__WORK ORDER 1__: Write out the stretch of the comment thread from "A good thing" through "East Lake Street.", word for word.
__WORK ORDER 2__: According to the comment thread, above what AADT do state rules require a traffic study?

__EXCERPT TO READ__:
A west broadway streetcar, which is certainly “in the cards” in theory, would effectively be a road diet.
State rules for require a traffic study (corridor analysis) at AADT above 15,000, because that’s where it gets more and more situational about whether it works or not. That’s why 15,000 is the de-facto limit in most cases in Minnesota- traffic studies cost money. Occam’s Razor here is that they didn’t do a traffic study because it wasn’t in the budget, so they just put everything back like it was.
A key point is that Hennepin County PW has been talking about changing their priorities for a long time, but but not actually doing it. So calling them out on that is justifiable, and excuses are just that…
The idea that you preserve features of a street or road that account for the same or even greater volumes of traffic is – by itself – a political choice. It’s a political choice that is currently on auto-pilot, but it’s still a political choice. e.g. rebuilding I-35W through South Minneapolis.
Where would the 100,000+ vehicles go if MNDOT simply removed 35W? A lot of the vehicles would simply move to neighborhood streets and Hwy 100.
A certain number of trips would simply not happen, but people still need to go to work. I live off of 35W in the north and it would certainly cut back on my trips south of Minneapolis since taking the 494/694 loop would add a lot of miles and time.
A good thing is that the state government would get a good cleaning as many elected officials representing the metro would be out of office if they let this happen.
Look what how badly the County bungled Lowry on the northside as an example of their thinking. Overbuilt road in the style of 1960s slum clearing.
They screwed that up, as they did East Lake Street.
Hi! You linked to Angela Conley, who is awesome, but Irene Fernando is the new commissioner for this district. She ran a campaign that stressed transparency, so I’m curious what her response to this will be. As her constituent, I’ll email her to find out, and encourage fellow Nordeasters to do the same!
Yeah I tried to include both links but I should have made that more clear.
I’ve spoken to Irene and she seems eager to make the county government work better. In terms of transparency, I think the thing we should be pushing on is exactly what is the ATD number above which a conversion won’t be considered (I’ve heard 15000 and 16000), and why is it set at what it is – is that value consistent with the county’s goals and complete streets policy?
Yes. Contact Irene Fernando! She is the one that can change this.
Great post (including the snark). 🙂 Poor Hennepin County is strapped for cash, and cannot afford to study whether to make their roadways less deadly?
Should streets.mn readers contact our County Commissioners about this?
If Portland and Park avenues in south Mpls can go down to 2 lanes for cars then it sure seems like Broadway could go on a diet, too!

__PROVIDED RECORDS__:
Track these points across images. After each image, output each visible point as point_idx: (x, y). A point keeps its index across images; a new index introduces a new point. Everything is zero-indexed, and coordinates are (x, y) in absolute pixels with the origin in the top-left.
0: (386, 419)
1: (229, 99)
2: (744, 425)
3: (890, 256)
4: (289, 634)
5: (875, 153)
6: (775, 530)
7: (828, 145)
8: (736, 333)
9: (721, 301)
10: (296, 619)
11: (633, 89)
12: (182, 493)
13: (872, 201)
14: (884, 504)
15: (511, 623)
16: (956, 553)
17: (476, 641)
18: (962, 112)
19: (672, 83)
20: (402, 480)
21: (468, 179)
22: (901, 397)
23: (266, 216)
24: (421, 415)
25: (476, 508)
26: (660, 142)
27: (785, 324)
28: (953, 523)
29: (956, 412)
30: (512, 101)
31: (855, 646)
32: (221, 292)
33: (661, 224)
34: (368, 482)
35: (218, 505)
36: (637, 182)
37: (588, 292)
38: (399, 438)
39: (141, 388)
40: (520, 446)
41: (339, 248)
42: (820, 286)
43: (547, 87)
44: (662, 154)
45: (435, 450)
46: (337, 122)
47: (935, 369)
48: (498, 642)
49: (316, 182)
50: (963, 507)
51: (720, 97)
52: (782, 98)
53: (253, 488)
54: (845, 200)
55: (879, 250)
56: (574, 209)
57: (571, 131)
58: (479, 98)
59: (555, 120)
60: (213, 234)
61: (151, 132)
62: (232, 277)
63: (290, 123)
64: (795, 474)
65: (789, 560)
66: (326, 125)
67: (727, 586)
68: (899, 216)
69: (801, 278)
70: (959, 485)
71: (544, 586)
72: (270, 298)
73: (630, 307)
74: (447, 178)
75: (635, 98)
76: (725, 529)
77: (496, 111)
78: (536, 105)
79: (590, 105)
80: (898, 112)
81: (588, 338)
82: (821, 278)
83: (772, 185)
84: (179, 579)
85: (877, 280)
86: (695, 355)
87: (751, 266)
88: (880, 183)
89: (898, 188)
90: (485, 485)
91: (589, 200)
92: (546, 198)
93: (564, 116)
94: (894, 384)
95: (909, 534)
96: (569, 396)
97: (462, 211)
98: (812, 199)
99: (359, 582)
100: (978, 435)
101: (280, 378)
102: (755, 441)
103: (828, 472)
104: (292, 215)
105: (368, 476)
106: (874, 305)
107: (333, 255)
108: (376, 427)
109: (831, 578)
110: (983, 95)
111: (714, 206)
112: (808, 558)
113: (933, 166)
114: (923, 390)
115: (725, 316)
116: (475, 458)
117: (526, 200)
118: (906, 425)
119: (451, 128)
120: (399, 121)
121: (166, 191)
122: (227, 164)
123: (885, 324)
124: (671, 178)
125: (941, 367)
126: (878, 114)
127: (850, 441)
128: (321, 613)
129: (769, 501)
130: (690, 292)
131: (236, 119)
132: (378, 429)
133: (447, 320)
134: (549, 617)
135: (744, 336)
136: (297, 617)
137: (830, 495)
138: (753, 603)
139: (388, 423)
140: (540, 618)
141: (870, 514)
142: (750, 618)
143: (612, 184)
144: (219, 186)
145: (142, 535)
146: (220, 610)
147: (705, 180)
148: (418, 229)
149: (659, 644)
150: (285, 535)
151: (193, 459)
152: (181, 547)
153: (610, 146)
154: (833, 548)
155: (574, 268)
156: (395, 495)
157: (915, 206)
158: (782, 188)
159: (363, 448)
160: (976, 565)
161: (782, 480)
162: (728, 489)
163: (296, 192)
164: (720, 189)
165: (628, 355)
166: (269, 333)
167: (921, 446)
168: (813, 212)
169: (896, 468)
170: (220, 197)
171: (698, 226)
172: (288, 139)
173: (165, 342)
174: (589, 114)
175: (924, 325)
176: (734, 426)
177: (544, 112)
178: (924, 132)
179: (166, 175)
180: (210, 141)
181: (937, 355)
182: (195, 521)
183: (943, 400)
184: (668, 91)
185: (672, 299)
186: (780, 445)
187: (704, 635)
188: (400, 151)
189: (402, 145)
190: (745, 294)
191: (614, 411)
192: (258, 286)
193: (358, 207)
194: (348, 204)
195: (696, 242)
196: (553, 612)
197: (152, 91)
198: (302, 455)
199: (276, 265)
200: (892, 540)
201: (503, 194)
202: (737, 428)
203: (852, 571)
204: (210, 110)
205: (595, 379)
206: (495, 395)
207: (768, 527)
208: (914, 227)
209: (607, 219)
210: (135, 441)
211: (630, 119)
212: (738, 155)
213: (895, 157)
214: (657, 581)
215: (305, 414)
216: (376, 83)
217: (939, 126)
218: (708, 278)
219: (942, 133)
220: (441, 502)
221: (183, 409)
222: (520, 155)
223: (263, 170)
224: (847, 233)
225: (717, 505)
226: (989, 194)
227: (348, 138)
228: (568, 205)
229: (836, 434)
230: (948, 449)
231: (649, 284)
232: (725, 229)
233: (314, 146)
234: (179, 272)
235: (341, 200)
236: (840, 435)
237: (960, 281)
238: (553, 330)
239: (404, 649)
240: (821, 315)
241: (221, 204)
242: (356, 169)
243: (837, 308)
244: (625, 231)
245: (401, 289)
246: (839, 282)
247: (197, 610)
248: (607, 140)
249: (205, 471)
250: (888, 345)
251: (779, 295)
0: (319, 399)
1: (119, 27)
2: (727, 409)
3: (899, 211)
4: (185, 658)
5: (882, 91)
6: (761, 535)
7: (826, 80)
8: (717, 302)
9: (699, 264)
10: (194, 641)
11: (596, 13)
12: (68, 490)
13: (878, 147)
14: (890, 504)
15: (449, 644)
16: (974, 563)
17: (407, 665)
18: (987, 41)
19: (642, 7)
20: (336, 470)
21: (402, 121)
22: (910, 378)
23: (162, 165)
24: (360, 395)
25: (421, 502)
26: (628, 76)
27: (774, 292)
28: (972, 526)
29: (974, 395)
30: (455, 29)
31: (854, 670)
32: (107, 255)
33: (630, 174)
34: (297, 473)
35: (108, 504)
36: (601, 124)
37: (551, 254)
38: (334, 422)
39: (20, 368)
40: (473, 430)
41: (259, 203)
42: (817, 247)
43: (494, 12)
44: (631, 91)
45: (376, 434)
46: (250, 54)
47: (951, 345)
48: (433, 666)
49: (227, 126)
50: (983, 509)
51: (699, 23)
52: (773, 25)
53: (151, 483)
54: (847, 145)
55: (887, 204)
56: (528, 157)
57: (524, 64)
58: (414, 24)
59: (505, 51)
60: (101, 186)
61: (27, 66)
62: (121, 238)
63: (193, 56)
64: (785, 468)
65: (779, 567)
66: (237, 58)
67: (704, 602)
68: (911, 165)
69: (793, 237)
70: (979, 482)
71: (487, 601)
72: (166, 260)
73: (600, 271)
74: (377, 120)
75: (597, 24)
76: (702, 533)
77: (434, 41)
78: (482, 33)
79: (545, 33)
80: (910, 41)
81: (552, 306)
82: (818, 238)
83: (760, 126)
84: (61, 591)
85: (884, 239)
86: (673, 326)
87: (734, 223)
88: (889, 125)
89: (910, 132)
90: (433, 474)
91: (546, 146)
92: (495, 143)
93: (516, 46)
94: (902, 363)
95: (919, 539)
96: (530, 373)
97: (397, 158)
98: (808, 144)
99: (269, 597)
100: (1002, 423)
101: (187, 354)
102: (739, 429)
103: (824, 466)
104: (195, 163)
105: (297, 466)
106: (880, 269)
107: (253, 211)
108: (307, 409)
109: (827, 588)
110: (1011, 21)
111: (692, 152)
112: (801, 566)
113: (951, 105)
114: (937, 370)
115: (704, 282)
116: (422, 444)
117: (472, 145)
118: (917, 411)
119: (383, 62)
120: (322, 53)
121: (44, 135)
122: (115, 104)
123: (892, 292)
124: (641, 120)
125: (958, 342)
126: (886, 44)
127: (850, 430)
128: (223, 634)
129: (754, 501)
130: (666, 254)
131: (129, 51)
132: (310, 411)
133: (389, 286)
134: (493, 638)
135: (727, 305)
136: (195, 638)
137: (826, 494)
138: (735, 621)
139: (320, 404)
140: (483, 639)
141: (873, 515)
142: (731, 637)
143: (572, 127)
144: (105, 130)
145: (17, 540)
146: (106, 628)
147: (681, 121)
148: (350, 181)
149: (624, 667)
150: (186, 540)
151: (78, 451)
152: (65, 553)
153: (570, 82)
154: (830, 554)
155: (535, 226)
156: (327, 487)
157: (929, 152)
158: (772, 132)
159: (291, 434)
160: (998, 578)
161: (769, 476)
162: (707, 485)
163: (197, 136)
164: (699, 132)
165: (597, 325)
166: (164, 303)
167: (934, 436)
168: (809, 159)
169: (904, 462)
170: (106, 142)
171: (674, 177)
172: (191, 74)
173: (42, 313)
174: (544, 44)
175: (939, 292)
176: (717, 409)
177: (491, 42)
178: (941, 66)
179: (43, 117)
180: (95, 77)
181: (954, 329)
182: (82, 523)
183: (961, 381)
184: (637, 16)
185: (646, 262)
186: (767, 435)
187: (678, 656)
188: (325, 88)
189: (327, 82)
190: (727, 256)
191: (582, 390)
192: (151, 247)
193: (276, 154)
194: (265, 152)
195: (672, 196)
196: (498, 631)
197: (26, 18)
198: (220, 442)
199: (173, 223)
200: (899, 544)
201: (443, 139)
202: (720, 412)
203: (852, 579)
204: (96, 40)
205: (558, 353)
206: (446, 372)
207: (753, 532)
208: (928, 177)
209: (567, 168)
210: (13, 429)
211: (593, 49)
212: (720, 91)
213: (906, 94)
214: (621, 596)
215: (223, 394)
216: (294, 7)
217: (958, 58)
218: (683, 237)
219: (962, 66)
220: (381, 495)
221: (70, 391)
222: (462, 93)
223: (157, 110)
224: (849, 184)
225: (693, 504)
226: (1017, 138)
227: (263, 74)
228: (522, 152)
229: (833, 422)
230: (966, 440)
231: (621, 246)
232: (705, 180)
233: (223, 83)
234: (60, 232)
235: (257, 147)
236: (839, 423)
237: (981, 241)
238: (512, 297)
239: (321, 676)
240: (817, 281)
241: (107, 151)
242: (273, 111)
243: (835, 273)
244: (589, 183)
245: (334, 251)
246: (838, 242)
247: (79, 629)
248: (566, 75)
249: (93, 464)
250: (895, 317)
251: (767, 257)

__OUTPUT 1__:
A good thing is that the state government would get a good cleaning as many elected officials representing the metro would be out of office if they let this happen.
Look what how badly the County bungled Lowry on the northside as an example of their thinking. Overbuilt road in the style of 1960s slum clearing.
They screwed that up, as they did East Lake Street.

__OUTPUT 2__: Above 15,000.